Last year Thames Water was hit with a £20m fine for polluting the waterways of Oxfordshire and Buckinghamshire with a billion and a half litres of raw sewage between 2012 and 2014.

The judge cited a “failure to report incidents” and a “history of non-compliance” by the company. Equipment was unmaintained. Warnings from employees went unheeded by management. Thames’s conduct was branded “disgraceful”, justifying the largest financial penalty for pollution in UK corporate history.

While all that was going on Thames’s boss, the aptly named Martin Baggs, received a 60 per cent pay rise, taking his total annual remuneration to above £2m.

Now Thames (along with three other private water companies) has let down its customers again, leaving them high and uncomfortably dry after pipes burst in last week’s big freeze.
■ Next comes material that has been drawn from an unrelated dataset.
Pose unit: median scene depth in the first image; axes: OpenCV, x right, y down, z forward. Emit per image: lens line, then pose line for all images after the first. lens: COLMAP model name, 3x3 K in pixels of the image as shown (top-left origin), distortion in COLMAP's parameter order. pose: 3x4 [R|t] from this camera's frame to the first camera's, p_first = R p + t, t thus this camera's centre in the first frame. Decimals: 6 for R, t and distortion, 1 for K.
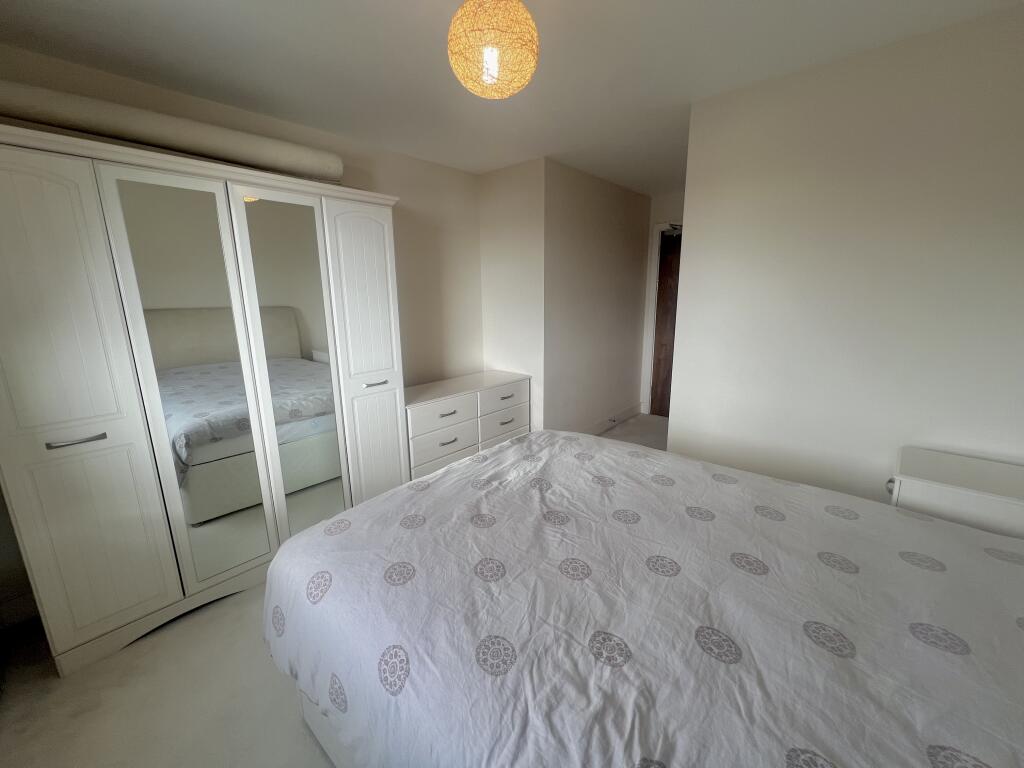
lens RADIAL K [[409.9, 0, 512.0], [0, 409.9, 384.0], [0, 0, 1]] dist [-0.014961, -0.000005]
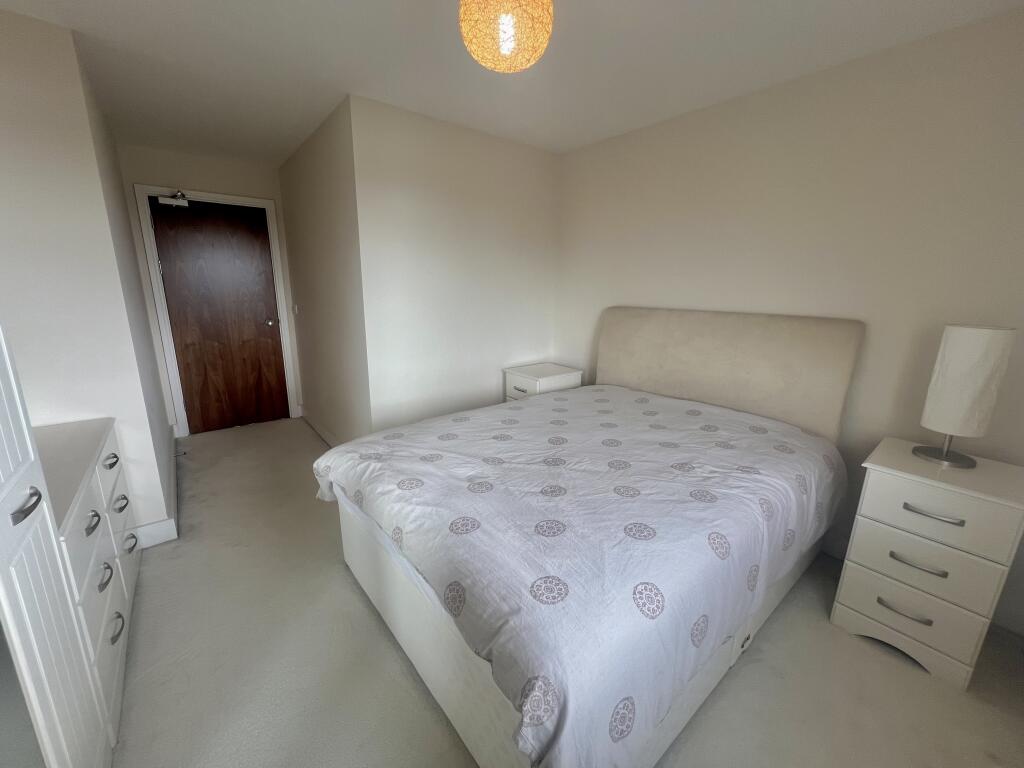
lens RADIAL K [[411.5, 0, 512.0], [0, 411.5, 384.0], [0, 0, 1]] dist [-0.000141, -0.000063]
pose [[0.160878, -0.224376, 0.961132, -1.026620], [0.199997, 0.961025, 0.190874, -0.156933], [-0.966498, 0.161516, 0.199482, 0.820478]]
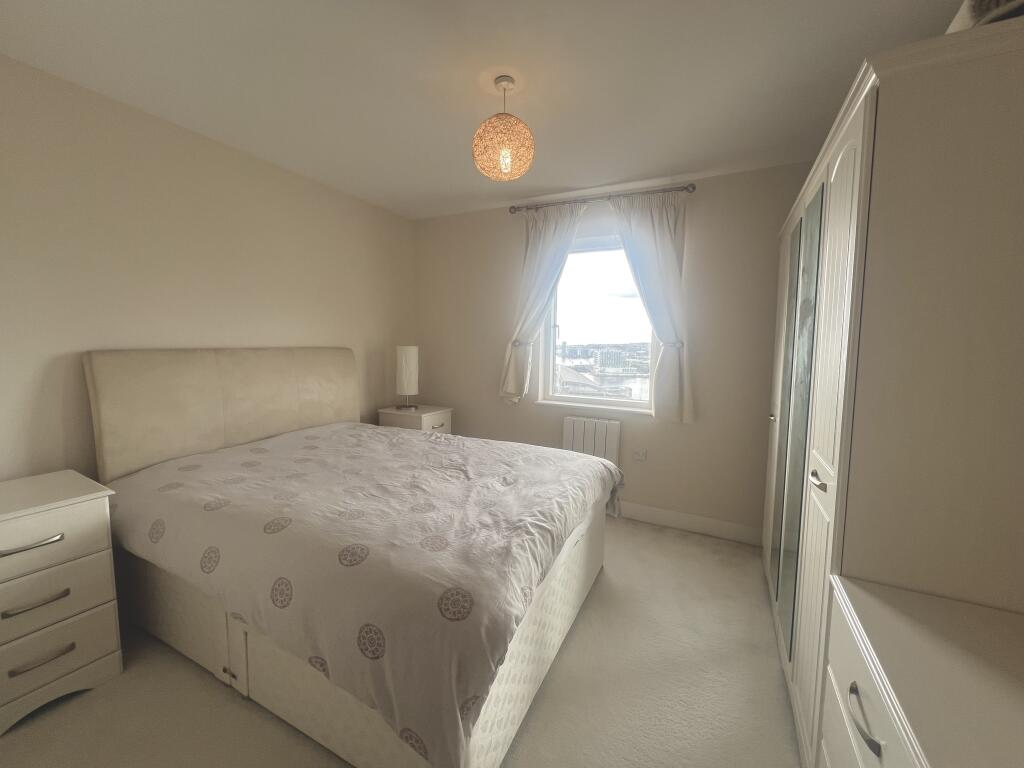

And, once again, it’s apparently corporate incompetence at work rather than just bad luck.

“Water companies have been warned time and again that they need to be better at planning ahead to deal with these sorts of situations,” fumed Rachel Fletcher, the head of the regulator, Ofwat, today.

So presumably, if history is a guide, Thames’s current chief executive can look forward to a bumper payday.

Owning a water company isn’t a licence to print money. But the cash does flow extraordinarily freely in this sector. In the financial year ending in 2017, according to data collected by Ofwat, the private water companies raked in total revenues from households and businesses of £11.7bn.  Their profits before tax were just under £2bn.